I recently saw a discussion on one of the OCA forums where students were talking about some of the books they were trying to access and the cost of purchasing them second-hand and it stuck me that although I might want to come back to some of these books again and again, I actually wouldn’t know that until I had seen them so decided to give the public library a try. A search on Ernst Haas revealed that there was one copy of ‘The Creation’ written by Haas and published in 1971, in the South West Region, in fact in Cheltenham. I was not familiar with this book but decided to give it a go.
This is an amazing book and not at all what I expected. The introduction talks about the tensions between the biblical and scientific versions of the creation and whilst acknowledging the logic and merit of the scientific version also recognises that it does not explain how the universe itself came into being. The main part of the book starts with the opening verses of Genesis, ‘In the beginning God created the heaven and the earth….’; it then goes on to represent the ‘Elements’, the ‘Seasons’ and the’ Creatures’ of the universe though a series of 106 magnificent colour photographs which Haas then discusses in notes at the end of the book. These notes are personal, where, how and why he took the photographs and why he chose them to represent a particular element or season, rather than anything very technical. Although Haas briefly discusses the equipment used, his one piece of advice regarding equipment is that the photographer should learn to work with the minimum of equipment and that ‘the more you are able to forget your equipment, the more time you will have to concentrate on the subject and the composition. The camera should become an extension of your eye, nothing else’.

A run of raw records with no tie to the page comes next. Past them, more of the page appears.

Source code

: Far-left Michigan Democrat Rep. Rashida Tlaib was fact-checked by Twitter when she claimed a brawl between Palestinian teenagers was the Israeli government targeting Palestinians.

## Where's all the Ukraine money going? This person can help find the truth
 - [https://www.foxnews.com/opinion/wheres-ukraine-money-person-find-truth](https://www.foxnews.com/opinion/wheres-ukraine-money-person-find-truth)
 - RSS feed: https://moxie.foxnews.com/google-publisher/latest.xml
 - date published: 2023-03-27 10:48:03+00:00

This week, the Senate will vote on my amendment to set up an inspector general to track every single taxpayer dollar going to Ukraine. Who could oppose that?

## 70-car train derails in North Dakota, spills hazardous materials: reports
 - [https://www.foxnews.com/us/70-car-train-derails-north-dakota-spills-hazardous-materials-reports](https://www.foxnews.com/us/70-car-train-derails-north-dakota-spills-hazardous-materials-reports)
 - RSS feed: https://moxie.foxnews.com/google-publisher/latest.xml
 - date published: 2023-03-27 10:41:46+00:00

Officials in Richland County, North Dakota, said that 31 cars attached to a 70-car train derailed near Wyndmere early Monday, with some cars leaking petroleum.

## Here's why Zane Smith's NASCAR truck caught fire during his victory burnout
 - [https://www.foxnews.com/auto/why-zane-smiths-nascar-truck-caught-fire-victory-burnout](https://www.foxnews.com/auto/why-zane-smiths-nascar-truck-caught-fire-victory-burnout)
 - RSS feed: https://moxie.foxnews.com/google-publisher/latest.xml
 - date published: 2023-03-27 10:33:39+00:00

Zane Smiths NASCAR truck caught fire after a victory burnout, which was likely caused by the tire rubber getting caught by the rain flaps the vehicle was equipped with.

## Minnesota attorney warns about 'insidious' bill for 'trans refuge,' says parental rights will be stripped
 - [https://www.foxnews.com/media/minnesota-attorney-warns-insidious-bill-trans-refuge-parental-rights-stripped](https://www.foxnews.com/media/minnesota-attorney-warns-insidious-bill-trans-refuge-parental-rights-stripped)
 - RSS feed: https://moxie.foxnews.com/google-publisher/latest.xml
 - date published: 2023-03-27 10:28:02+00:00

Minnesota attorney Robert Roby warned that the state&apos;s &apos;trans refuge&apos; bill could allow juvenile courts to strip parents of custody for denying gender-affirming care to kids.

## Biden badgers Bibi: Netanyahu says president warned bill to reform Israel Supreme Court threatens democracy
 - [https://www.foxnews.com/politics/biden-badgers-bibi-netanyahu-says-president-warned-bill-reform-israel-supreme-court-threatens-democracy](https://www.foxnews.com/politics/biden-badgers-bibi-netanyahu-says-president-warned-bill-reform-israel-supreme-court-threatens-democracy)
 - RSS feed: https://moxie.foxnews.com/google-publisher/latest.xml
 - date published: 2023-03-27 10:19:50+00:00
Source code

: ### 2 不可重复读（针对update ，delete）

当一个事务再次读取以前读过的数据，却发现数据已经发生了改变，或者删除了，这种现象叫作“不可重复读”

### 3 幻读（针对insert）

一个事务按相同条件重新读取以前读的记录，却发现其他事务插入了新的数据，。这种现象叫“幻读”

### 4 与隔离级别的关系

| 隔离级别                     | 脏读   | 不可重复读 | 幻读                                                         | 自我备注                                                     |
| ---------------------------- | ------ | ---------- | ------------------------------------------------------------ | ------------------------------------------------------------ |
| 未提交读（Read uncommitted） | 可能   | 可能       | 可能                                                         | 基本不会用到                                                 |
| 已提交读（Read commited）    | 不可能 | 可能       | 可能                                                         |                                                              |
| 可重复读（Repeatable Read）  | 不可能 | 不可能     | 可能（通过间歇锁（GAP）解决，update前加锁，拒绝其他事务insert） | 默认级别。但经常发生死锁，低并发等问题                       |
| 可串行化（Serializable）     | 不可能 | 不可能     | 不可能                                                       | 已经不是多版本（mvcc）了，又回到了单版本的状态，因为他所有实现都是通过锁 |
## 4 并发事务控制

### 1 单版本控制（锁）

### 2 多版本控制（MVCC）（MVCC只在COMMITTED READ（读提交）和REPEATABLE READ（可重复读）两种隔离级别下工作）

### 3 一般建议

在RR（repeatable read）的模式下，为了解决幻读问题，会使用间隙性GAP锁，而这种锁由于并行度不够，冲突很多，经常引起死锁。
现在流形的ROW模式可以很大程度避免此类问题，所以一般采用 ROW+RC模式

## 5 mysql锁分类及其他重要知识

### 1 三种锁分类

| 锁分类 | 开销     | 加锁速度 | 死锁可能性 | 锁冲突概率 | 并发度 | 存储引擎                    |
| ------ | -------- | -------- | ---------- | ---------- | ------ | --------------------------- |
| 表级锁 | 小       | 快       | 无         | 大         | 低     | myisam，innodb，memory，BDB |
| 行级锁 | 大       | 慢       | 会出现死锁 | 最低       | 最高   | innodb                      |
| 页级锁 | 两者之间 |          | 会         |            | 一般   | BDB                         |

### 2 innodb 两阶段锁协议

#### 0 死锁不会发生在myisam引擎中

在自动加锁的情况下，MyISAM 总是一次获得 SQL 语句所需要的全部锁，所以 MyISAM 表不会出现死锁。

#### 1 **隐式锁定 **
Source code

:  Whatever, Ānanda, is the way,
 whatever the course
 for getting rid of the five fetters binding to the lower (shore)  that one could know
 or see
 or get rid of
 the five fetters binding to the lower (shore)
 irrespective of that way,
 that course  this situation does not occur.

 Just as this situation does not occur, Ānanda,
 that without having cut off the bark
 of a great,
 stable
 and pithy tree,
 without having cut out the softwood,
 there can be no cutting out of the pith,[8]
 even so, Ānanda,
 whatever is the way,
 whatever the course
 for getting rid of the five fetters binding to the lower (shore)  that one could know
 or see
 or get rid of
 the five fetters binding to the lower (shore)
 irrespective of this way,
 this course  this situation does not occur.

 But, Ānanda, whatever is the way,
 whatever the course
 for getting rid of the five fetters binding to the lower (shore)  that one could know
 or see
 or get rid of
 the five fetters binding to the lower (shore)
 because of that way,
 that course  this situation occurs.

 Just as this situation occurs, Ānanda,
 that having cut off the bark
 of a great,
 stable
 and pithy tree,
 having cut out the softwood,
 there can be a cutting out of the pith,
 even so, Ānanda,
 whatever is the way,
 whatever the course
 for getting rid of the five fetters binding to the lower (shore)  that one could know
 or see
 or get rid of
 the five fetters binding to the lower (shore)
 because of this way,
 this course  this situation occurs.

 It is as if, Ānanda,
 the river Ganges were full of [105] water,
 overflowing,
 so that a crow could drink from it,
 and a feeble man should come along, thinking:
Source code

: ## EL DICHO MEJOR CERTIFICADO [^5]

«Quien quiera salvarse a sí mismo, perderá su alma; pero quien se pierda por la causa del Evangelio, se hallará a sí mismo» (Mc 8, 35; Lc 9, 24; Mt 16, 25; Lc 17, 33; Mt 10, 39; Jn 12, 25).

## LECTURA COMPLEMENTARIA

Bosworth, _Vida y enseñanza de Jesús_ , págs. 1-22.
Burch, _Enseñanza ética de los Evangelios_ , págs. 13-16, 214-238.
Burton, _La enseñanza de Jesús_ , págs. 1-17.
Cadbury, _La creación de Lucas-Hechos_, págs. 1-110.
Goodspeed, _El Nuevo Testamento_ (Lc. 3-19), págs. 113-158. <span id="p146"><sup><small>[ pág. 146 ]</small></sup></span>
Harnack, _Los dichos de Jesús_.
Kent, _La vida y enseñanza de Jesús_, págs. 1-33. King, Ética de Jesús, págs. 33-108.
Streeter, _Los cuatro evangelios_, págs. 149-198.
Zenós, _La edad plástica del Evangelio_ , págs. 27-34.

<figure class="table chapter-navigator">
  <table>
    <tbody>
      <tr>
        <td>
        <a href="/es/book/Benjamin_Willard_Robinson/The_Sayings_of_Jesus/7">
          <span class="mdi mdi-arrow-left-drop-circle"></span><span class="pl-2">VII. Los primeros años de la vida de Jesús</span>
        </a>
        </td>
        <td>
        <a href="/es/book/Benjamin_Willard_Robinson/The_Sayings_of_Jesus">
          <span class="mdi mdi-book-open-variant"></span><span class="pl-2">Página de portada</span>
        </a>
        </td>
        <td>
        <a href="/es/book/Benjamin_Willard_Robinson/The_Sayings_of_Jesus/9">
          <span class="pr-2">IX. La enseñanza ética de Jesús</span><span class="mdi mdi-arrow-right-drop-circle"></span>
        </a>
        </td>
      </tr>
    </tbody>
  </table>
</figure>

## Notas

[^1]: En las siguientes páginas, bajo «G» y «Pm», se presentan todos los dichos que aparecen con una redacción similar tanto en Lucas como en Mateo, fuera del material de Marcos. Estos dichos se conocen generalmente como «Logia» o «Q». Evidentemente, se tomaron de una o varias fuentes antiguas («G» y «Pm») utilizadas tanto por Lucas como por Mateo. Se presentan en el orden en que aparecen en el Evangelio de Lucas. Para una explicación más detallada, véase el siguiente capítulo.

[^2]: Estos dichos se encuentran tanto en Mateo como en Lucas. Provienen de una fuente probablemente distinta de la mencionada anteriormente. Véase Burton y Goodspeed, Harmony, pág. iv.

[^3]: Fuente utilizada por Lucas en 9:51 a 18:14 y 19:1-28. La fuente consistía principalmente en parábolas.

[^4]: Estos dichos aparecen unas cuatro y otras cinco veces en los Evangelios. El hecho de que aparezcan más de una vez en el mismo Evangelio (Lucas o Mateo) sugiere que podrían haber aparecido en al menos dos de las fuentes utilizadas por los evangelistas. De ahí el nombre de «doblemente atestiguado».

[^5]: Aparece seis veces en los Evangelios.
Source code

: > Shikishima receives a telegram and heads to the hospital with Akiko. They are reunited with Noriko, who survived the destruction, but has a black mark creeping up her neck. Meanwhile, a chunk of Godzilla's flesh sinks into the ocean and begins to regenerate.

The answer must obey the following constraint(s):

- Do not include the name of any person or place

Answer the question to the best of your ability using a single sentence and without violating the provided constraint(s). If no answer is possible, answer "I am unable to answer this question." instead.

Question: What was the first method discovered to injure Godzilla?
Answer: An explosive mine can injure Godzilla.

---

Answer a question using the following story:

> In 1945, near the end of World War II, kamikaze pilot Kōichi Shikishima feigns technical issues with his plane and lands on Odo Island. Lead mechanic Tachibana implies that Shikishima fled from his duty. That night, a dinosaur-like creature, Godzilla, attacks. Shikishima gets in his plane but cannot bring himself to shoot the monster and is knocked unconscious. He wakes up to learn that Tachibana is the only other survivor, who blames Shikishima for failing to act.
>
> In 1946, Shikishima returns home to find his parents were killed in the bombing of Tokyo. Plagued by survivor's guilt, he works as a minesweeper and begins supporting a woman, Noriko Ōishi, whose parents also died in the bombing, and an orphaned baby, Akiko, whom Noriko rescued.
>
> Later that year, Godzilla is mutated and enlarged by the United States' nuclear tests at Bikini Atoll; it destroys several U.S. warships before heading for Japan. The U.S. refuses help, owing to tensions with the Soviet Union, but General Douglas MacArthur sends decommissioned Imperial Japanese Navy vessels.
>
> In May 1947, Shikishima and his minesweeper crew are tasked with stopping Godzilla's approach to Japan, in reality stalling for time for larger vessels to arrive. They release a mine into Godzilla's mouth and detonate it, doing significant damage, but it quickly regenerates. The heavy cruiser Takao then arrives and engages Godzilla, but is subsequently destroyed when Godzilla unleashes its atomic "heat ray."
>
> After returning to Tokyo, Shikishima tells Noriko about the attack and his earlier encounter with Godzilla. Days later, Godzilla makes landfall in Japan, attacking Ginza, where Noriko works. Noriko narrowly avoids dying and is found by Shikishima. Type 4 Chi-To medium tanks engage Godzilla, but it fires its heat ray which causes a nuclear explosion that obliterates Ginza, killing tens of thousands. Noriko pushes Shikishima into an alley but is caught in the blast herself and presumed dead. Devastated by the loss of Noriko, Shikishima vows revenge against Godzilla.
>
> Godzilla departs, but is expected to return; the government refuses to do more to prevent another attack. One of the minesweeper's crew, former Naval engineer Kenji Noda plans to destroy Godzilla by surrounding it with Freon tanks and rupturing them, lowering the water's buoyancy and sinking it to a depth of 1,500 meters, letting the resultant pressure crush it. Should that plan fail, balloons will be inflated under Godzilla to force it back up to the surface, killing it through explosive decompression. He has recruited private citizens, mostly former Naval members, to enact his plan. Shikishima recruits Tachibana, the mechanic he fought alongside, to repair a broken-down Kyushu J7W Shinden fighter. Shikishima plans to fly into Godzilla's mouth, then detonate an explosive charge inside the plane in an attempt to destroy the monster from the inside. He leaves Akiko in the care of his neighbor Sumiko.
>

With regard to the photographs themselves, the things that stand out most for me are the colours, textures and movement, maybe movement more than anything. Some of the images were familiar to me such as ‘Snow Lovers’ and ‘Black Wave’ although there were others that I hadn’t seen before, or at least had not taken notice of.
‘Drops on Coral’ was one such image where as Haas explained, the small puddles of water left in the crevasses of a coral after it had been washed by a wave resulted in a mosaic which reflected the beach and sky.
Some some of the photographs chosen for the ‘Creatures’ section really intrigued me, particularly in the way they show the movement of the beasts, birds etc. Wild Horses is one, taken in late afternoon at 1/5 second and used to depict motion.
Similarly this swarm of flamingos, it looks to me, more like bubbles of air rising up, rather than 3 million birds clustered along this shoreline.
As far as Ernst Haas himself is concerned, nothing I have read suggests he was particularly religious, but you get the impression from this, and some of his other work, Holy Underwear and Misty Heights for instance, that he was a deeply spiritual man, immensely moved by the world around him. He describes this book, which was the most successful colour photography book of its time, selling 350,000 copies, as representing a ‘sort of spiritual ecology, in praise of the earth which man inherited and should seek ardently to protect’. This certainly is a book I would spend money on as the more I go through it, the more I see.